How about those Cubs?
By Lori Ruhlman
Informaiton Officer
Ask Paul Blair about those Cubs, and you get lessons in history, loyalty, perseverance and learning.
Blair, the school district’s director of technology, was born in Chicago and grew up in northern Indiana. He was introduced to the Cubs by his great grandmother who steadfastly watched Cubs games on WGN out of Chicago from her house in northern Indiana. (At Blair’s family home a few towns away, the television couldn’t pick up WGN).
“When we visited her on Sundays and the Cubs were playing, everything stopped,” he said.
He remembers sitting with her and watching games on her black and white TV. When she got a color TV in 1968 “I realized the Cubs really were red, white and blue,” he said.
“My great grandmother is the only person I ever knew who was alive when the Cubs won the last time,” he said.
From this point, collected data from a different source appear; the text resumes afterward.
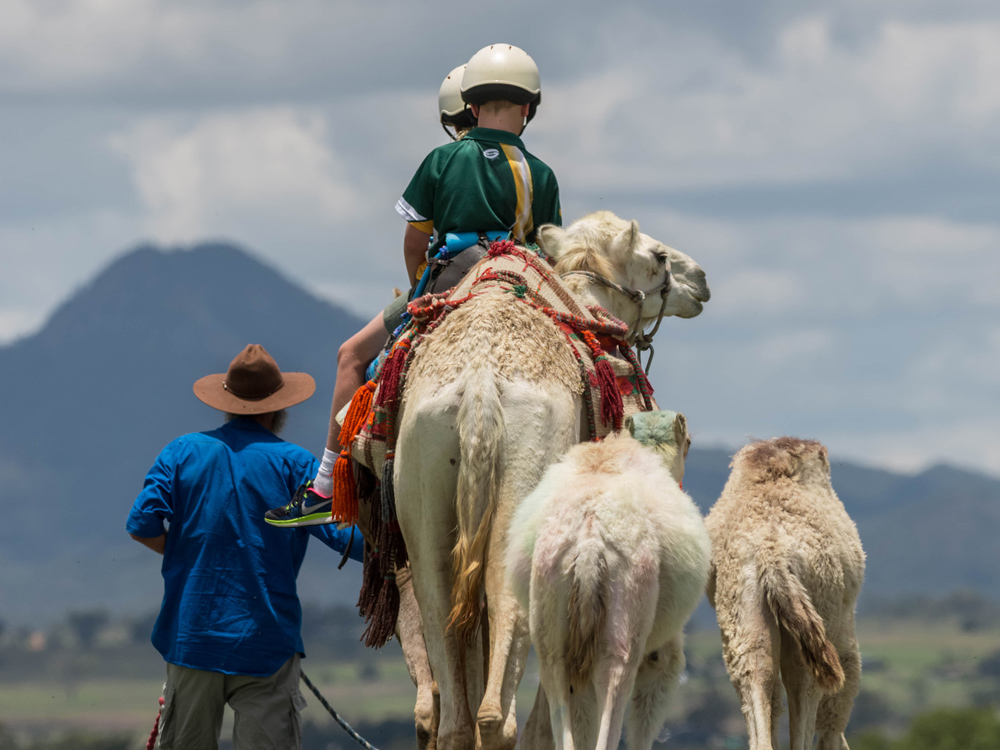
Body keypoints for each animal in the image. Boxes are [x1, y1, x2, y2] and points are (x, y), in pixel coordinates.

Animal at [508, 418, 712, 750]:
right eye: (690, 443)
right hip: (625, 619)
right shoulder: (663, 656)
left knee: (560, 692)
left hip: (554, 626)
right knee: (614, 683)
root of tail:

“I grew up watching Ernie Banks and Ferguson Jenkins,” two of the greatest players “who never played in a World Series.”
When the Cubs won the World Series in 1908, his great grandmother didn’t find out for two days, Blair said. “It shows how different the world was at that time” in many ways, including communication. “She spent the next 73 years waiting for them to win again and they never did.”
Together, they kept watching and cheering. He remembers her saying, year after year, “Next year is our year.”
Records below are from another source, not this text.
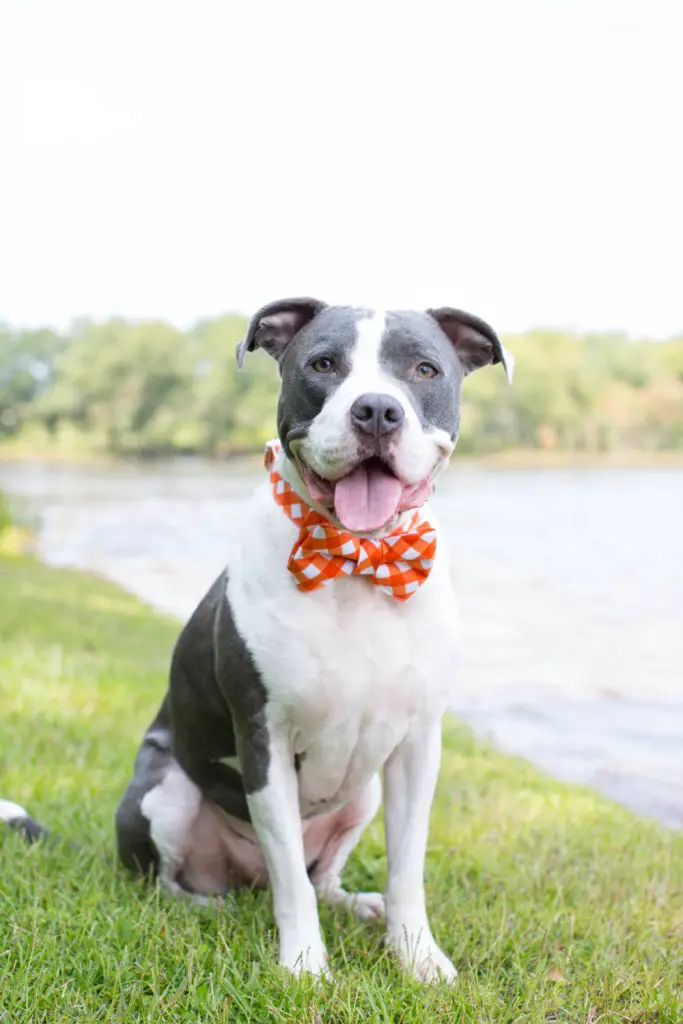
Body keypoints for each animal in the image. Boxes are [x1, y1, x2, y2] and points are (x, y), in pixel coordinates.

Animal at [1, 301, 511, 983]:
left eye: (425, 369)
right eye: (323, 363)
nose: (377, 409)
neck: (356, 559)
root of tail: (241, 879)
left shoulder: (417, 744)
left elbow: (406, 868)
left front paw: (417, 956)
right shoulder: (263, 737)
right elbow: (289, 875)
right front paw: (304, 965)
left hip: (363, 796)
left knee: (323, 880)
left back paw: (357, 904)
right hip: (164, 790)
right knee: (177, 884)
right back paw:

Blair’s great grandmother died in 1981 at the age of 102, still waiting for a World Series win. Even after her death, in all those years when they couldn’t win for losing, Blair never stopped rooting for those Cubs. To give up on them, he said, “would have been a disservice to my great grandmother.”
He carried her banner of enthusiasm, learned long ago on her couch in front of a black and white TV in northern Indiana. “There was always, always the belief that next year would be our year,” he said.
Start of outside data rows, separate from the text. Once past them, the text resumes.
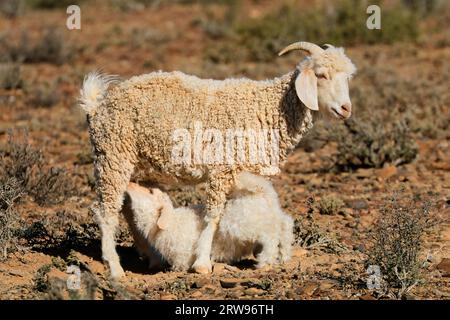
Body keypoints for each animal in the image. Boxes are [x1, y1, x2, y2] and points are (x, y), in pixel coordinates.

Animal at [121, 171, 294, 272]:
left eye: (150, 192)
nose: (129, 184)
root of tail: (261, 191)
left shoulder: (183, 255)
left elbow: (182, 264)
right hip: (271, 216)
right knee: (286, 224)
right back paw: (284, 256)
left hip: (247, 226)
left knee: (271, 236)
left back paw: (265, 261)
The belief. Perseverance. The belief that a goal can be reached. Never giving up.
Blair – whose full title is Director of Innovation, Instructional Design, and Technology – describes the district’s motto about learning. “Learning is not some of the time; it’s all of the time – for all of us,” and the importance of “failing forward,” knowing that trying and failing is what promotes learning. He finds some humor about this and his team. “For decades I didn’t think they had learned from their mistakes. The idea is not to have repeated failure for more than 100 years.”
But in the end, the Cubs did persevere. And they won again. And the great grandson watched it all, from his couch in Central New York, and said a cheer in honor of his great grandmother.